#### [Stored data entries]
_ _ _ _ _
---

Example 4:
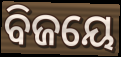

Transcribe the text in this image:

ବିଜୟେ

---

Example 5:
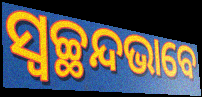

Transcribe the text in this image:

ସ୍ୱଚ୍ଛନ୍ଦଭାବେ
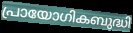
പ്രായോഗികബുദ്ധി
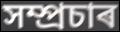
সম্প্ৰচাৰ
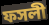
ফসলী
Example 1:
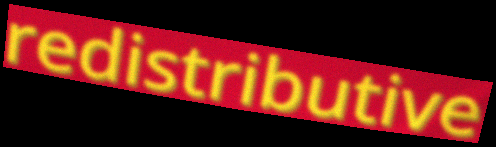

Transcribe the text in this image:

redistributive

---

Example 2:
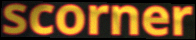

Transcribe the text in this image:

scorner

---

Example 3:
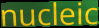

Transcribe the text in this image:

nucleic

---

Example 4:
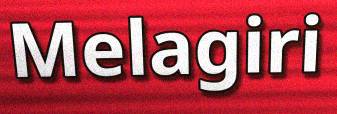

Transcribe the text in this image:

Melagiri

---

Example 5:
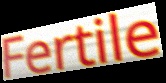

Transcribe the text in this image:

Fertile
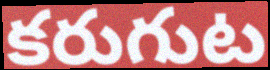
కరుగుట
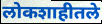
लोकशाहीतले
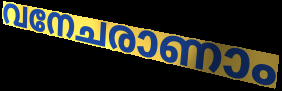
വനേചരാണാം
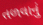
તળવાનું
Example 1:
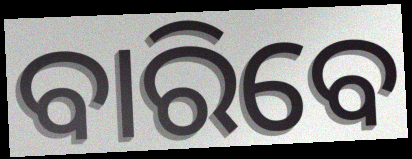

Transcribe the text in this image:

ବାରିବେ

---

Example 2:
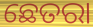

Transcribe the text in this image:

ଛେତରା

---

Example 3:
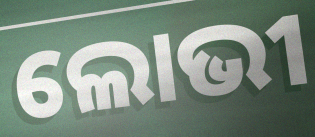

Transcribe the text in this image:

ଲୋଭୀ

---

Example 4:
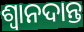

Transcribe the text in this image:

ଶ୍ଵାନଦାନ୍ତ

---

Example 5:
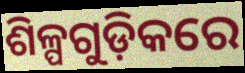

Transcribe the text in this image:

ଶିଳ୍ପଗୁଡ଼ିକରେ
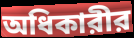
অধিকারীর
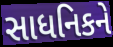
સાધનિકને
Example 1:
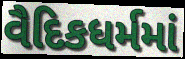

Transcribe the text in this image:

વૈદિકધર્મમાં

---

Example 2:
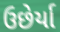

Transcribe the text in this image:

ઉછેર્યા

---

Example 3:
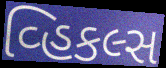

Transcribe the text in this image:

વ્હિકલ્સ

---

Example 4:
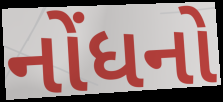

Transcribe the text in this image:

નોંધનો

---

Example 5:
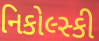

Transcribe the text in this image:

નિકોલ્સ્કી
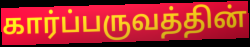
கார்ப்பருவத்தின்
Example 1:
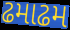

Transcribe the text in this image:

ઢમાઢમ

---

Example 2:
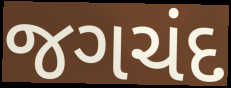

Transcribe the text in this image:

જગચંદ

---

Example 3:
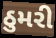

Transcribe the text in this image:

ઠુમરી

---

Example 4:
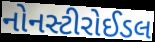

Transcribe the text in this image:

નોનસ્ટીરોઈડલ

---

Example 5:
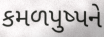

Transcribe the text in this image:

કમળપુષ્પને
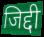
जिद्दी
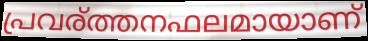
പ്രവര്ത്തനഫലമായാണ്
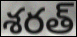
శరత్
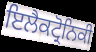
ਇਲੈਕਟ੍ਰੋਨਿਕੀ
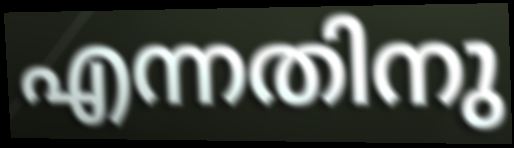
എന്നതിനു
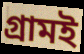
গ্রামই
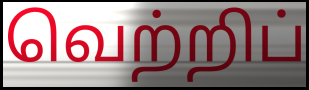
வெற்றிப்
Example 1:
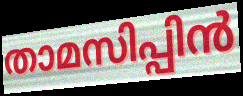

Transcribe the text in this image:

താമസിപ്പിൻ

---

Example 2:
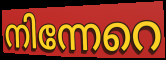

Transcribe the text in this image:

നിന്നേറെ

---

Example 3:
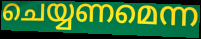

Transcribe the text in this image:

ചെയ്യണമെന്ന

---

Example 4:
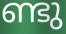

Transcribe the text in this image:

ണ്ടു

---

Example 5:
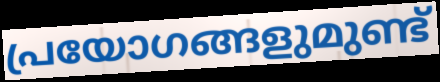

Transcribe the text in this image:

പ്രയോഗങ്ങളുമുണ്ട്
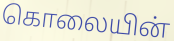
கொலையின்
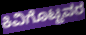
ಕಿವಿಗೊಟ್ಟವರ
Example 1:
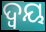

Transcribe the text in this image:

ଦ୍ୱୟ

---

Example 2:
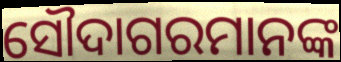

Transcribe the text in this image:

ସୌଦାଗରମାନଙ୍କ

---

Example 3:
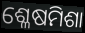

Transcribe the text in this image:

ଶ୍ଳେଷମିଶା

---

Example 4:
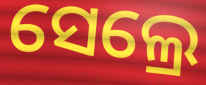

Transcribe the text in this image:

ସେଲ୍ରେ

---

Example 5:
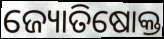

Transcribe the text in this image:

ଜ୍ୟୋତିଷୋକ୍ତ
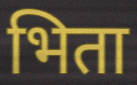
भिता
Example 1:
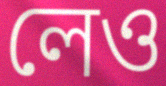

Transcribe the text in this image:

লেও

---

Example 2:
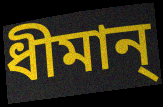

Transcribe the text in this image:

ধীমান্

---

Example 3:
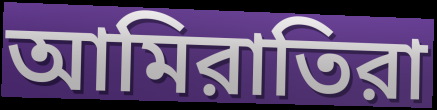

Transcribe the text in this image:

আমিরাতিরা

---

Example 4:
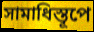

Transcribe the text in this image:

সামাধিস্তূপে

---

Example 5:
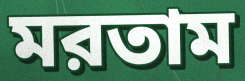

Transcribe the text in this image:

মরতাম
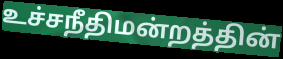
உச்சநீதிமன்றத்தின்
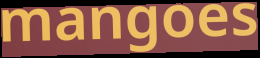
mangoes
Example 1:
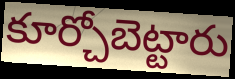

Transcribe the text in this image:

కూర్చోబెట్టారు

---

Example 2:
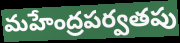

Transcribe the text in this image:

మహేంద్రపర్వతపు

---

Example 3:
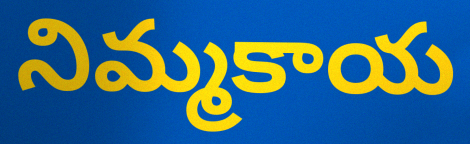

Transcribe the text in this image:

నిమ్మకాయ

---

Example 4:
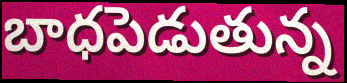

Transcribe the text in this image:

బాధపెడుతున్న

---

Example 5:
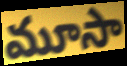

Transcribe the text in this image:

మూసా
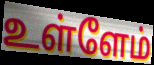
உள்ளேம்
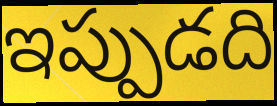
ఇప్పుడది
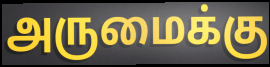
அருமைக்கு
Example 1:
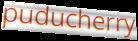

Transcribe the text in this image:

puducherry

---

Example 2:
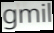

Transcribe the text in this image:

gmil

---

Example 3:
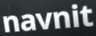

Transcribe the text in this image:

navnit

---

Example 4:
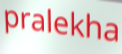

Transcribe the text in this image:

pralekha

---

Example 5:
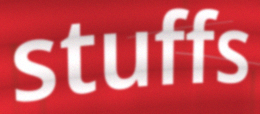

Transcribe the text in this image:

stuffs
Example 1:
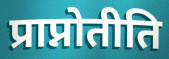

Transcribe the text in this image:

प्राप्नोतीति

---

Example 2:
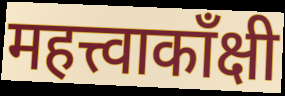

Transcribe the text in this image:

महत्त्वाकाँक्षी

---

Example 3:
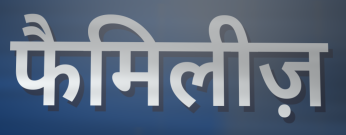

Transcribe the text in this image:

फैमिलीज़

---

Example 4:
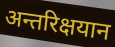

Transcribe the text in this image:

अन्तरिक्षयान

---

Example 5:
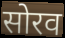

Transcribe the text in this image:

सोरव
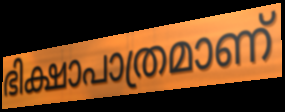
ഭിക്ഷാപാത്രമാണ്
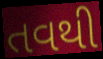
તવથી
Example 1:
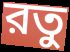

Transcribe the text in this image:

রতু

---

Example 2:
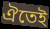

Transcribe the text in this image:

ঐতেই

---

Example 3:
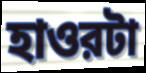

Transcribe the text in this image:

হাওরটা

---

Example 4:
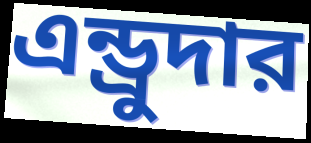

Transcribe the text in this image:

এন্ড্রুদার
_ _ _ _ _
#### [Task instructions]
Repeat the records above word for word, apart from the pictures.

#### [Answer to the exercise]
---

Example 4:

Transcribe the text in this image:

ବିଜୟେ

---

Example 5:

Transcribe the text in this image:

ସ୍ୱଚ୍ଛନ୍ଦଭାବେ
പ്രായോഗികബുദ്ധി
সম্প্ৰচাৰ
ফসলী
Example 1:

Transcribe the text in this image:

redistributive

---

Example 2:

Transcribe the text in this image:

scorner

---

Example 3:

Transcribe the text in this image:

nucleic

---

Example 4:

Transcribe the text in this image:

Melagiri

---

Example 5:

Transcribe the text in this image:

Fertile
కరుగుట
लोकशाहीतले
വനേചരാണാം
તળવાનું
Example 1:

Transcribe the text in this image:

ବାରିବେ

---

Example 2:

Transcribe the text in this image:

ଛେତରା

---

Example 3:

Transcribe the text in this image:

ଲୋଭୀ

---

Example 4:

Transcribe the text in this image:

ଶ୍ଵାନଦାନ୍ତ

---

Example 5:

Transcribe the text in this image:

ଶିଳ୍ପଗୁଡ଼ିକରେ
অধিকারীর
સાધનિકને
Example 1:

Transcribe the text in this image:

વૈદિકધર્મમાં

---

Example 2:

Transcribe the text in this image:

ઉછેર્યા

---

Example 3:

Transcribe the text in this image:

વ્હિકલ્સ

---

Example 4:

Transcribe the text in this image:

નોંધનો

---

Example 5:

Transcribe the text in this image:

નિકોલ્સ્કી
கார்ப்பருவத்தின்
Example 1:

Transcribe the text in this image:

ઢમાઢમ

---

Example 2:

Transcribe the text in this image:

જગચંદ

---

Example 3:

Transcribe the text in this image:

ઠુમરી

---

Example 4:

Transcribe the text in this image:

નોનસ્ટીરોઈડલ

---

Example 5:

Transcribe the text in this image:

કમળપુષ્પને
जिद्दी
പ്രവര്ത്തനഫലമായാണ്
శరత్
ਇਲੈਕਟ੍ਰੋਨਿਕੀ
എന്നതിനു
গ্রামই
வெற்றிப்
Example 1:

Transcribe the text in this image:

താമസിപ്പിൻ

---

Example 2:

Transcribe the text in this image:

നിന്നേറെ

---

Example 3:

Transcribe the text in this image:

ചെയ്യണമെന്ന

---

Example 4:

Transcribe the text in this image:

ണ്ടു

---

Example 5:

Transcribe the text in this image:

പ്രയോഗങ്ങളുമുണ്ട്
கொலையின்
ಕಿವಿಗೊಟ್ಟವರ
Example 1:

Transcribe the text in this image:

ଦ୍ୱୟ

---

Example 2:

Transcribe the text in this image:

ସୌଦାଗରମାନଙ୍କ

---

Example 3:

Transcribe the text in this image:

ଶ୍ଳେଷମିଶା

---

Example 4:

Transcribe the text in this image:

ସେଲ୍ରେ

---

Example 5:

Transcribe the text in this image:

ଜ୍ୟୋତିଷୋକ୍ତ
भिता
Example 1:

Transcribe the text in this image:

লেও

---

Example 2:

Transcribe the text in this image:

ধীমান্

---

Example 3:

Transcribe the text in this image:

আমিরাতিরা

---

Example 4:

Transcribe the text in this image:

সামাধিস্তূপে

---

Example 5:

Transcribe the text in this image:

মরতাম
உச்சநீதிமன்றத்தின்
mangoes
Example 1:

Transcribe the text in this image:

కూర్చోబెట్టారు

---

Example 2:

Transcribe the text in this image:

మహేంద్రపర్వతపు

---

Example 3:

Transcribe the text in this image:

నిమ్మకాయ

---

Example 4:

Transcribe the text in this image:

బాధపెడుతున్న

---

Example 5:

Transcribe the text in this image:

మూసా
உள்ளேம்
ఇప్పుడది
அருமைக்கு
Example 1:

Transcribe the text in this image:

puducherry

---

Example 2:

Transcribe the text in this image:

gmil

---

Example 3:

Transcribe the text in this image:

navnit

---

Example 4:

Transcribe the text in this image:

pralekha

---

Example 5:

Transcribe the text in this image:

stuffs
Example 1:

Transcribe the text in this image:

प्राप्नोतीति

---

Example 2:

Transcribe the text in this image:

महत्त्वाकाँक्षी

---

Example 3:

Transcribe the text in this image:

फैमिलीज़

---

Example 4:

Transcribe the text in this image:

अन्तरिक्षयान

---

Example 5:

Transcribe the text in this image:

सोरव
ഭിക്ഷാപാത്രമാണ്
તવથી
Example 1:

Transcribe the text in this image:

রতু

---

Example 2:

Transcribe the text in this image:

ঐতেই

---

Example 3:

Transcribe the text in this image:

হাওরটা

---

Example 4:

Transcribe the text in this image:

এন্ড্রুদার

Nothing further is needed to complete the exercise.